Going from the line that contains "testudinis var. tetudinis" down to the last line in the listing below, reproduce every line exactly and include no others.

════

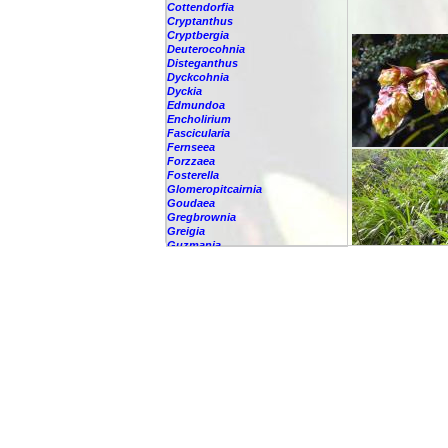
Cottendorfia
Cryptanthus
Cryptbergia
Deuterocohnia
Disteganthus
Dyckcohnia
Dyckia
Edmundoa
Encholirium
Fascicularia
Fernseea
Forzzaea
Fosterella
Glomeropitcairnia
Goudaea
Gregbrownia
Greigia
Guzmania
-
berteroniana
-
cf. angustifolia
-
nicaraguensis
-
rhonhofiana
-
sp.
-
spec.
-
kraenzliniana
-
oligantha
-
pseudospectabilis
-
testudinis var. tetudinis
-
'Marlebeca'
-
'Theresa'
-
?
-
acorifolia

════

YOUR SOLUTION ▸
testudinis var. tetudinis
-
'Marlebeca'
-
'Theresa'
-
?
-
acorifolia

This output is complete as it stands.